═══ SOURCE DATA

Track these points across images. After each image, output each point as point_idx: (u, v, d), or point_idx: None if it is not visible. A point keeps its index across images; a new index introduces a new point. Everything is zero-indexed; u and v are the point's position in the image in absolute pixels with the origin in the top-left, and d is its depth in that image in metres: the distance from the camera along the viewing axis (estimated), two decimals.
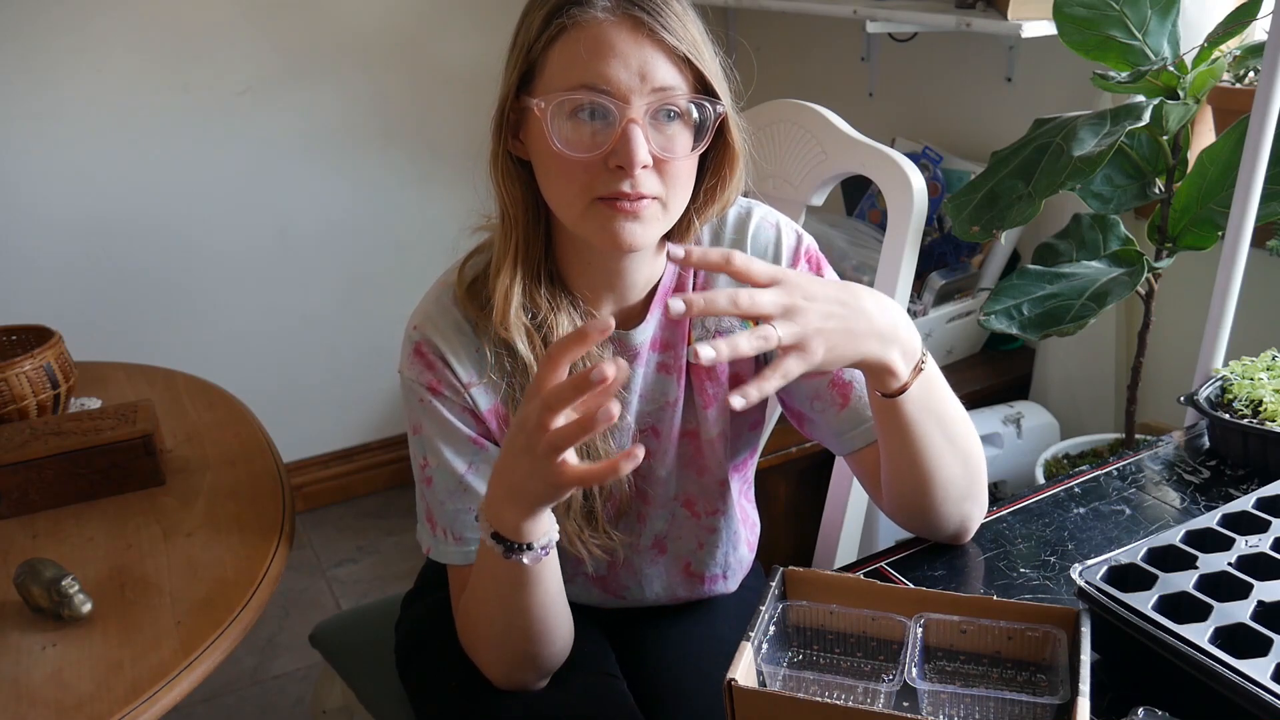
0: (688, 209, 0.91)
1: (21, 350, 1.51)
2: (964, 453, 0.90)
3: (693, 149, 0.85)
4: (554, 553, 0.84)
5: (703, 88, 0.85)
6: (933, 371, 0.85)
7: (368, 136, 2.45)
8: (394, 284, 2.56)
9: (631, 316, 0.97)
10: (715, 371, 0.99)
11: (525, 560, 0.80)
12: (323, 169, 2.43)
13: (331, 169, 2.44)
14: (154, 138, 2.23)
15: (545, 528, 0.81)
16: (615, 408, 0.68)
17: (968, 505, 0.94)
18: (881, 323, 0.79)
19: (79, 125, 2.16)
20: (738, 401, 0.72)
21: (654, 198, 0.84)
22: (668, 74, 0.82)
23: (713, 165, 0.91)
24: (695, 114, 0.84)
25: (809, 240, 1.01)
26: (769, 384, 0.73)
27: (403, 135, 2.49)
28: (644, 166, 0.82)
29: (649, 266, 0.95)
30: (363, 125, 2.44)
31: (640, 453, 0.69)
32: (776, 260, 0.98)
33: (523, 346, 0.89)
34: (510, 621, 0.87)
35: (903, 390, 0.83)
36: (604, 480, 0.72)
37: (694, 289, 0.98)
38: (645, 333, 0.96)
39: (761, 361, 1.01)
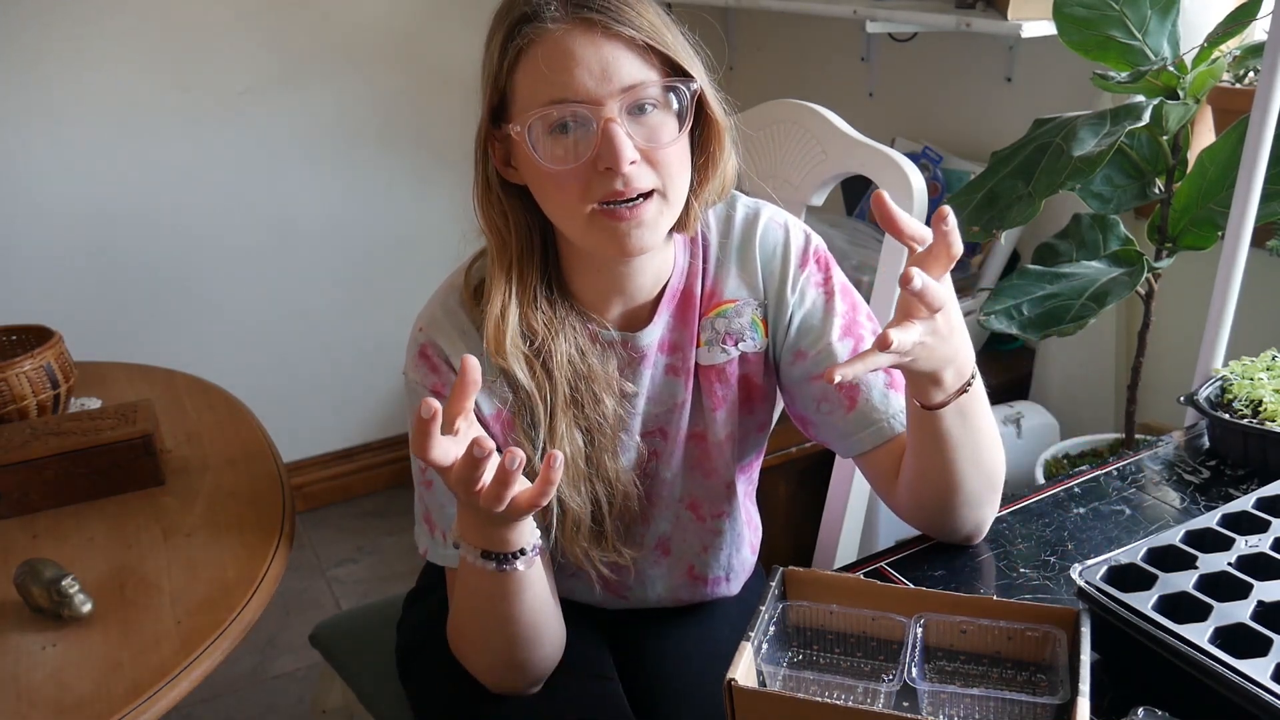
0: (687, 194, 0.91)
1: (21, 350, 1.51)
2: (988, 470, 0.91)
3: (678, 133, 0.85)
4: (539, 559, 0.85)
5: (673, 69, 0.84)
6: (977, 391, 0.85)
7: (367, 136, 2.45)
8: (394, 284, 2.56)
9: (639, 319, 0.96)
10: (725, 373, 0.99)
11: (520, 566, 0.81)
12: (322, 169, 2.43)
13: (331, 169, 2.44)
14: (154, 138, 2.23)
15: (529, 530, 0.82)
16: (519, 455, 0.70)
17: (985, 511, 0.95)
18: (956, 344, 0.79)
19: (79, 125, 2.16)
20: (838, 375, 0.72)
21: (652, 191, 0.84)
22: (633, 67, 0.81)
23: (699, 142, 0.90)
24: (673, 100, 0.84)
25: (817, 240, 1.00)
26: (858, 367, 0.73)
27: (402, 135, 2.49)
28: (632, 162, 0.81)
29: (655, 267, 0.94)
30: (362, 125, 2.44)
31: (557, 465, 0.72)
32: (785, 262, 0.98)
33: (522, 374, 0.89)
34: (500, 630, 0.87)
35: (942, 405, 0.83)
36: (545, 494, 0.73)
37: (702, 288, 0.98)
38: (653, 335, 0.96)
39: (771, 362, 1.01)
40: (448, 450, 0.71)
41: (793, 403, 1.01)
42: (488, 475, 0.71)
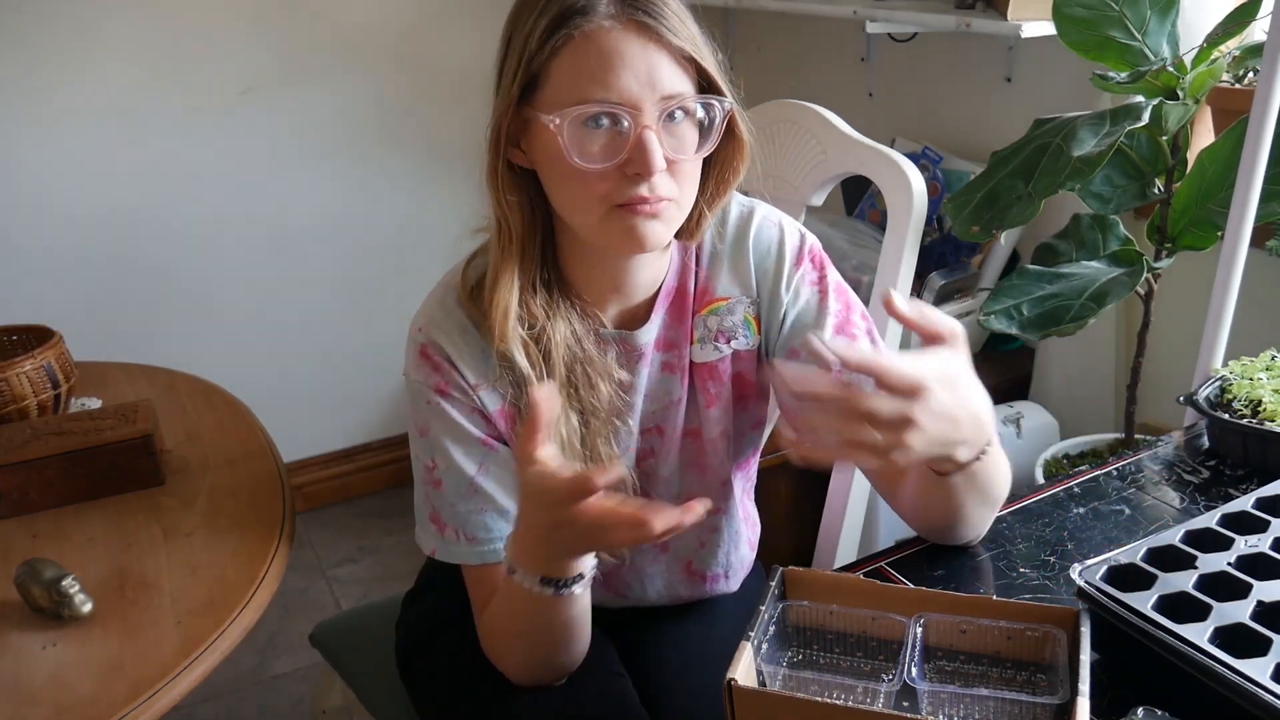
0: (697, 201, 0.91)
1: (21, 350, 1.51)
2: (993, 503, 0.92)
3: (702, 148, 0.86)
4: None
5: (707, 84, 0.85)
6: (992, 456, 0.83)
7: (368, 137, 2.45)
8: (394, 284, 2.56)
9: (636, 317, 0.96)
10: (718, 371, 0.99)
11: (577, 590, 0.82)
12: (323, 169, 2.43)
13: (331, 169, 2.44)
14: (155, 138, 2.23)
15: (590, 555, 0.82)
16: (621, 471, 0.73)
17: (986, 525, 0.97)
18: (971, 429, 0.76)
19: (79, 126, 2.16)
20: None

══════

## ACTION ITEM
Everything in the records except the pictures should be printed again exactly.

## RESPONSE AREA
Track these points across images. After each image, output each point as point_idx: (u, v, d), or point_idx: None if it is not visible. A point keeps its index across images; a new index introduces a new point. Everything is zero-indexed; u and v are the point's position in the image in absolute pixels with the origin in the top-left, and d is its depth in that image in metres: the distance from the camera along the viewing axis (estimated), two decimals.
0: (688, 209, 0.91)
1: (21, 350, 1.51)
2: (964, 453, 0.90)
3: (693, 149, 0.85)
4: (554, 553, 0.84)
5: (703, 88, 0.85)
6: (933, 371, 0.85)
7: (368, 136, 2.45)
8: (394, 284, 2.56)
9: (631, 316, 0.97)
10: (715, 371, 0.99)
11: (525, 560, 0.80)
12: (323, 169, 2.43)
13: (331, 169, 2.44)
14: (154, 138, 2.23)
15: (545, 528, 0.81)
16: (615, 408, 0.68)
17: (968, 505, 0.94)
18: (881, 323, 0.79)
19: (79, 125, 2.16)
20: (738, 401, 0.72)
21: (654, 198, 0.84)
22: (668, 74, 0.82)
23: (713, 165, 0.91)
24: (695, 114, 0.84)
25: (809, 240, 1.01)
26: (769, 384, 0.73)
27: (403, 135, 2.49)
28: (644, 166, 0.82)
29: (649, 266, 0.95)
30: (363, 125, 2.44)
31: (640, 453, 0.69)
32: (776, 260, 0.98)
33: (523, 346, 0.89)
34: (510, 621, 0.87)
35: (903, 390, 0.83)
36: (604, 480, 0.72)
37: (694, 289, 0.98)
38: (645, 333, 0.96)
39: (761, 361, 1.01)
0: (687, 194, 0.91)
1: (21, 350, 1.51)
2: (988, 470, 0.91)
3: (678, 133, 0.85)
4: (539, 559, 0.85)
5: (673, 69, 0.84)
6: (977, 391, 0.85)
7: (367, 136, 2.45)
8: (394, 284, 2.56)
9: (639, 319, 0.96)
10: (725, 373, 0.99)
11: (520, 566, 0.81)
12: (322, 169, 2.43)
13: (331, 169, 2.44)
14: (154, 138, 2.23)
15: (529, 530, 0.82)
16: (519, 455, 0.70)
17: (985, 511, 0.95)
18: (956, 344, 0.79)
19: (79, 125, 2.16)
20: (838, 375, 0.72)
21: (652, 191, 0.84)
22: (633, 67, 0.81)
23: (699, 142, 0.90)
24: (673, 100, 0.84)
25: (817, 240, 1.00)
26: (858, 367, 0.73)
27: (402, 135, 2.49)
28: (632, 162, 0.81)
29: (655, 267, 0.94)
30: (362, 125, 2.44)
31: (557, 465, 0.72)
32: (785, 262, 0.98)
33: (522, 374, 0.89)
34: (500, 630, 0.87)
35: (942, 405, 0.83)
36: (545, 494, 0.73)
37: (702, 288, 0.98)
38: (653, 335, 0.96)
39: (771, 362, 1.01)
40: (448, 450, 0.71)
41: (793, 403, 1.01)
42: (488, 475, 0.71)
0: (697, 201, 0.91)
1: (21, 350, 1.51)
2: (993, 503, 0.92)
3: (702, 148, 0.86)
4: None
5: (707, 84, 0.85)
6: (992, 456, 0.83)
7: (368, 137, 2.45)
8: (394, 284, 2.56)
9: (636, 317, 0.96)
10: (718, 371, 0.99)
11: (577, 590, 0.82)
12: (323, 169, 2.43)
13: (331, 169, 2.44)
14: (155, 138, 2.23)
15: (590, 555, 0.82)
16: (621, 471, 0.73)
17: (986, 525, 0.97)
18: (971, 429, 0.76)
19: (79, 126, 2.16)
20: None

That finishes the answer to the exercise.